The wealth classification most often used in household survey-based equity analyses is based on an asset index created through principal components analysis (Filmer and Pritchett, 2001), accounting for differences in the importance of assets between urban and rural households. The variables used to calculate the score include household assets (e.g., cookstove, bicycle and car), building materials of the house (e.g., wood floor, brick walls and corrugated roof) and access to utilities (e.g., sanitation and electricity). The score is provided with the original survey datasets and calculated according to a standard methodology (Rutstein, 2008; Rutstein and Johnson, 2004). The households in the surveys are ranked according to the resulting score and split into five or ten equally sized groups (quintiles or deciles). This is a very common and useful approach but has an important limitation – it is a relative classification of wealth. It will work with a given survey, but when working with multiple surveys, the poorest group in one country may be actually wealthier than the intermediate or even the richest group in another country.
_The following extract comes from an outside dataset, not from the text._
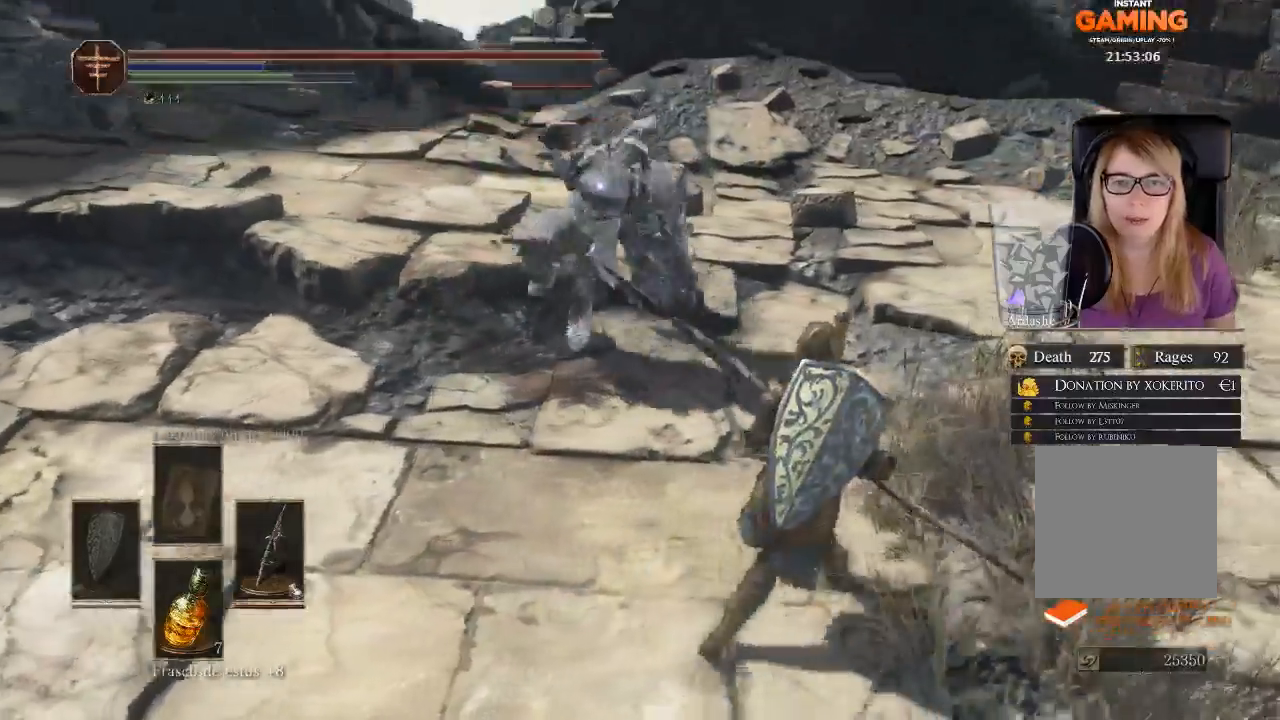
{"buttons": ["B", "L3"], "left_stick": "down", "right_stick": "center", "events": [[200, "L3", "down"], [200, "left_stick", "down-right"], [333, "left_stick", "down"], [500, "B", "down"]]}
Therefore, this approach may be suitable for looking at how much disadvantage the poorest in each country are subjected to, but it does not allow for an assessment of the impact of wealth on coverage of health interventions.
The attribution of absolute income, in international dollar values to household groups will allow the comparison of similar levels of wealth across countries and assess how much different countries can offer in terms of health for a given level of wealth. We have estimated the absolute income for countries’ wealth groups (wealth deciles, for instance) according to the methods described in a recent paper (Fink et al., 2017) where the income is estimated using data on GDP, income concentration and an assumption of income being distributed according to a log-normal distribution.
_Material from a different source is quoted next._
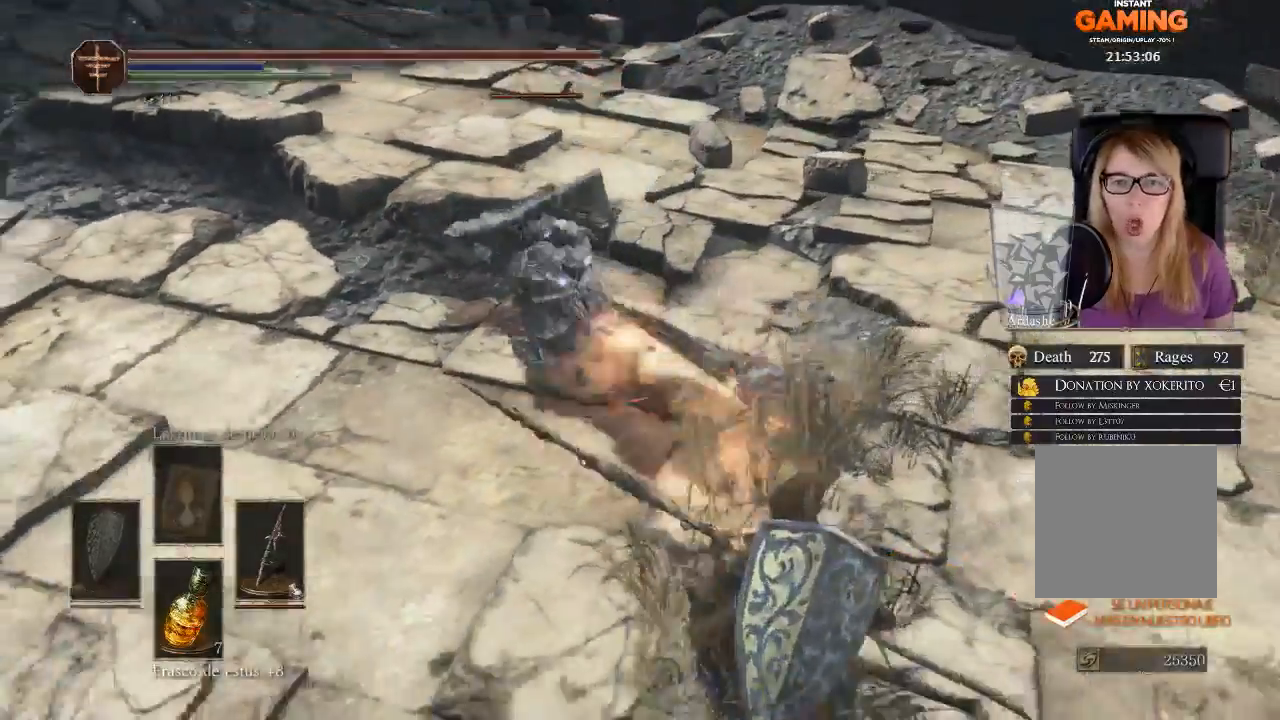
{"buttons": [], "left_stick": "down", "right_stick": "center", "events": [[167, "B", "up"], [367, "L3", "up"]]}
In summary, the income distribution for each country is estimated by using the consumption share of the country’s gross domestic product (GDP) and the Gini coefficient to generate the parameters for a log-normal distribution (Harttgen and Vollmer, 2013; Lopez and Serven, 2006). This allows the estimation of average absolute income in dollars for each decile of the population (or any other percentile of interest). Next, the households in the survey sample are ranked by the asset index, and all households in each wealth decile are assigned the dollar value corresponding to the same decile of the income distribution. Income is expressed in constant 2011 international dollars adjusted at purchasing power parity. Below is an example of how this can be used for analysis. The figure shows the composite coverage index (CCI, a weighted average of eight RMNCH key indicators) for selected countries with a very low income for their poorest quintile. We can see that some countries fare way better in terms of CCI coverage at comparable levels of income (Barros et al., 2020).
In this page it possible to download the estimated absolute income for quintiles and deciles for countries with a DHS or MICS survey.
We also make available an example dataset with absolute income and coverage with births attended by a skilled provider for Egypt and Bangladesh.
Composite coverage index by absolute income in several low- and middle-income countries
References
Barros AJD, Wehrmeister FC, Ferreira LZ, Vidaletti LP, Hosseinpoor AR, Victora CG. Are the poorest poor being left behind? Estimating global inequalities in reproductive, maternal, newborn and child health. BMJ Glob Heal 2020;5:1–9. https://doi.org/10.1136/bmjgh-2019-002229.
Filmer D, Pritchett LH. Estimating Wealth Effects without Expenditure Data-or Tears: An Application to Educational Enrollments in States of India. Demography 2001;38:115. https://doi.org/10.2307/3088292.
Fink G, Victora CG, Harttgen K, Vollmer S, Vidaletti LP, Barros AJD. Measuring Socioeconomic Inequalities With Predicted Absolute Incomes Rather Than Wealth Quintiles: A Comparative Assessment Using Child Stunting Data From National Surveys. Am J Public Health 2017;107:550–5. https://doi.org/10.2105/AJPH.2017.303657.
Harttgen K, Vollmer S. Using an asset index to simulate household income. Econ Lett 2013;121:257–62. https://doi.org/10.1016/j.econlet.2013.08.014.
Lopez JH, Serven L. A Normal Relationship? Poverty, Growth, and Inequality. World Bank Policy Res Work Pap 2006:1–31. https://doi.org/10.1596/1813-9450-3814.
Rutstein S. The DHS: Approaches for Rural and Urban Areas. DHS Work Pap Ser 2008:1–22.
Rutstein SO, Johnson K. The DHS wealth index. DHS Comparative Reports No. 6. Calverton (MD): ORC Macro; 2004 2004.